Tout d’abord, il affirme que le chômage est du à l’impossibilité d’accéder à la terre pour quiconque le souhaiterait. Il explique que c’est de la terre que proviennent toutes les matières premières qui permettront de produire n’importe quel bien. À partir de là, quiconque n’a pas accès à la terre et à ses ressources, n’est pas libre de produire ce qu’il désire. Le chômeur, l’inactif désire véritablement travailler pour être capable de subvenir à ses besoins ainsi qu’à ceux de sa famille, mais il en est empêché par la propriété privée de la terre.

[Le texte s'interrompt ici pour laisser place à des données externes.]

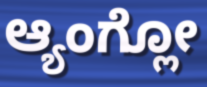
ಆ್ಯಂಗ್ಲೋ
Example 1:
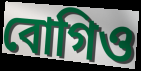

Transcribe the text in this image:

বোগিও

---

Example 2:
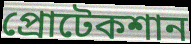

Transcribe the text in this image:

প্রোটেকশান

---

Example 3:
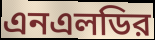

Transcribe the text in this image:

এনএলডির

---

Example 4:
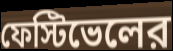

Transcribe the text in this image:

ফেস্টিভেলের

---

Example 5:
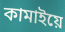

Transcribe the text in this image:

কামাইয়ে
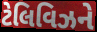
ટેલિવિઝને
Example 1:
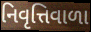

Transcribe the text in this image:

નિવૃત્તિવાળા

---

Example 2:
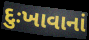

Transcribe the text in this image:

દુઃખાવાનાં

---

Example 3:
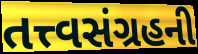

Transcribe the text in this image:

તત્ત્વસંગ્રહની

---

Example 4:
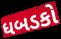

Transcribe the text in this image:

ધબડકો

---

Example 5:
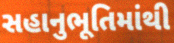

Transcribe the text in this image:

સહાનુભૂતિમાંથી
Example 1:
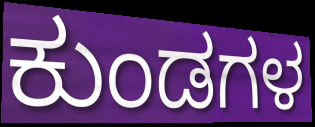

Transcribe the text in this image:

ಕುಂಡಗಳ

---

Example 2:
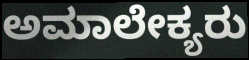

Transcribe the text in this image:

ಅಮಾಲೇಕ್ಯರು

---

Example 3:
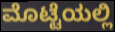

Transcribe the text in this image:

ಮೊಟ್ಟೆಯಲ್ಲಿ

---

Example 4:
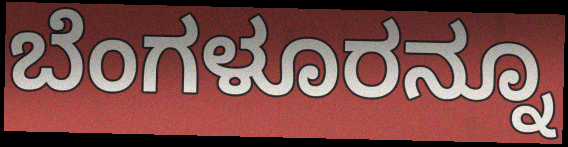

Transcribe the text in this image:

ಬೆಂಗಳೂರನ್ನೂ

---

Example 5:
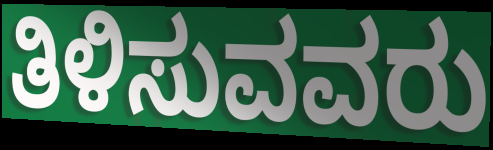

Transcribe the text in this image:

ತಿಳಿಸುವವರು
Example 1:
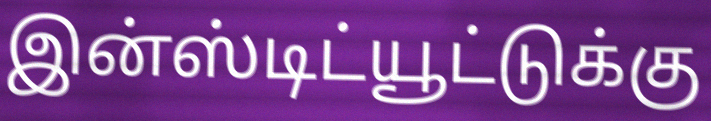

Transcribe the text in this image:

இன்ஸ்டிட்யூட்டுக்கு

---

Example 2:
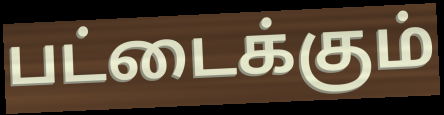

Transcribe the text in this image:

பட்டைக்கும்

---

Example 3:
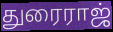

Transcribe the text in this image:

துரைராஜ்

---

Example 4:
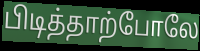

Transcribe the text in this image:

பிடித்தாற்போலே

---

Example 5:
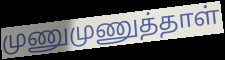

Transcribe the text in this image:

முணுமுணுத்தாள்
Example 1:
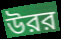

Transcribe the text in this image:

উরর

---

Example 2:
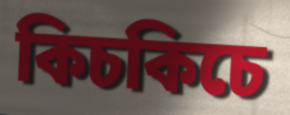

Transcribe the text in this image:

কিচকিচে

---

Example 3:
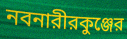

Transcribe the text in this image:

নবনারীরকুঞ্জের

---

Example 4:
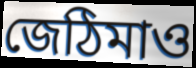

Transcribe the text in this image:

জেঠিমাও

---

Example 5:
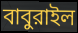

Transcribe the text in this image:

বাবুরাইল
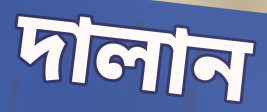
দালান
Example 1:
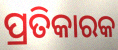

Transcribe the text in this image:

ପ୍ରତିକାରକ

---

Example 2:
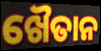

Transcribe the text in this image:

ଖୈତାନ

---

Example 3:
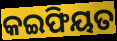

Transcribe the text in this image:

କଇଫିୟତ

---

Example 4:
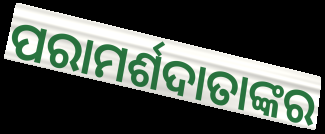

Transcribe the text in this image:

ପରାମର୍ଶଦାତାଙ୍କର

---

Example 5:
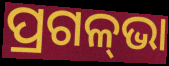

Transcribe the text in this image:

ପ୍ରଗଳ୍‌ଭା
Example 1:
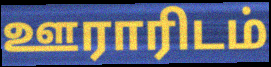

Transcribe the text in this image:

ஊராரிடம்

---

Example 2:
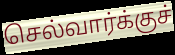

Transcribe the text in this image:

செல்வார்க்குச்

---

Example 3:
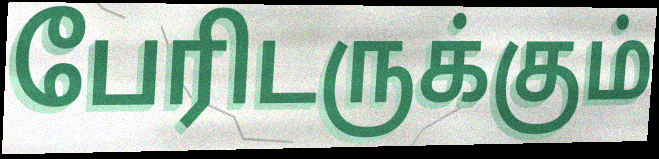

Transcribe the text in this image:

பேரிடருக்கும்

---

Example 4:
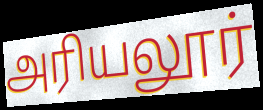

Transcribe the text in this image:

அரியலூர்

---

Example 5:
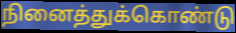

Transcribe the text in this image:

நினைத்துக்கொண்டு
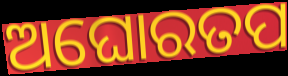
ଅଘୋରତପ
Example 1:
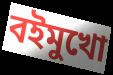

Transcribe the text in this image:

বইমুখো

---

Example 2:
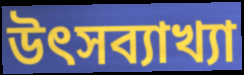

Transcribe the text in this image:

উৎসব্যাখ্যা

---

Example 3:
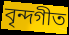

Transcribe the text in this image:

বৃন্দগীত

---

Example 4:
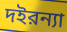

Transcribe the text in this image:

দইরন্যা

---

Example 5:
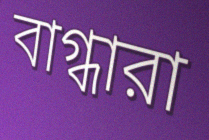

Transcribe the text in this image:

বাগ্ধারা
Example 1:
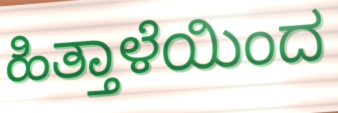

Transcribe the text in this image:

ಹಿತ್ತಾಳೆಯಿಂದ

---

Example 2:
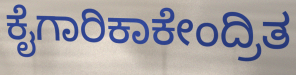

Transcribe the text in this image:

ಕೈಗಾರಿಕಾಕೇಂದ್ರಿತ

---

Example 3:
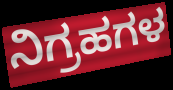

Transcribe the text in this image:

ನಿಗ್ರಹಗಳ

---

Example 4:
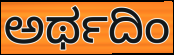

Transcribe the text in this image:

ಅರ್ಥದಿಂ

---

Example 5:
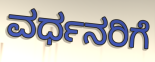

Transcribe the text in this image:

ವರ್ಧನರಿಗೆ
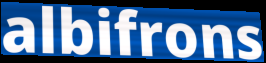
albifrons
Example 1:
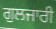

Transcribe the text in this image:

ਗੁਲਜਾਰੀ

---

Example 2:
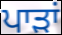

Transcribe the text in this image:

ਪਾੜਾਂ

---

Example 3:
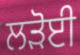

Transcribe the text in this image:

ਲੜੋਈ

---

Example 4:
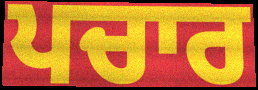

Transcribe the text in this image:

ਪਚਾਰ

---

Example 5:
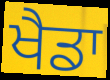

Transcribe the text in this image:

ਖੈਡਾ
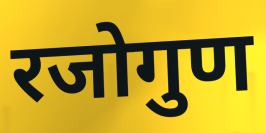
रजोगुण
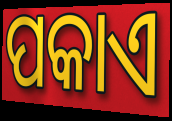
ପକାଏ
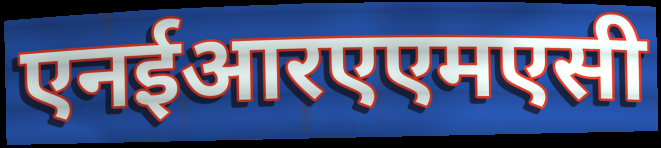
एनईआरएएमएसी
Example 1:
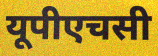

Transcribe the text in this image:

यूपीएचसी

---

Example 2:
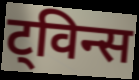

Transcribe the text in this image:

ट्विन्स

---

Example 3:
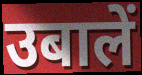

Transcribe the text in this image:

उबालें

«Prenons un individu parmi ces masses d’hommes inoccupés; bien qu’il n’ait pas lu Malthus, il lui semble aujourd’hui qu’il y a trop d’hommes dans le monde. Dans ses propres besoins, dans la misère de sa femme anxieuse, dans les pleurs de ses enfants grelottant, souvent affamés et à peine soignés, il y a bien une demande de travail suffisante, les Cieux le savent! L’offre est dans ses propres mains. Mettez-le dans une île déserte, et, bien que privé des avantages productifs énormes que donnent aux forces productives de l’homme la coopération et les machines d’une communauté civilisée, il saura avec ses deux mains remplir les bouches et couvrir les dos qui dépendent de lui.

Et c’est ce qu’il ne peut pas faire là où la puissance productive est à son plus haut point de développement. Pourquoi? N’est-ce pas parce que dans un cas il a le libre accès des forces et des substances naturelles, tandis que dans l’autre on lui refuse cet accès? N’est-ce pas ce fait seul -le refus de l’accès à la nature- qui peut expliquer l’état de choses qui force les hommes à être oisifs alors que bien volontiers ils travailleraient pour satisfaire leurs besoins? La cause prochaine de l’oisiveté forcée d’une masse d’hommes peut être la cessation de la demande de la part d’autres hommes pour les choses particulières qu’ils produisent; mais remontez d’une cause à une autre, d’une occupation à une autre et vous trouverez que l’oisiveté forcée dans un genre de commerce est causée par l’oisiveté forcée dans un autre genre, et que la paralysie qui produit l’engourdissement de toutes les industries ne peut être attribuée à une trop grande offre de travail ou à une trop faible demande de travail mais doit naître de ce fait que l’offre ne peut satisfaire la demande en produisant les choses qui satisfont le besoin et sont les objets du travail.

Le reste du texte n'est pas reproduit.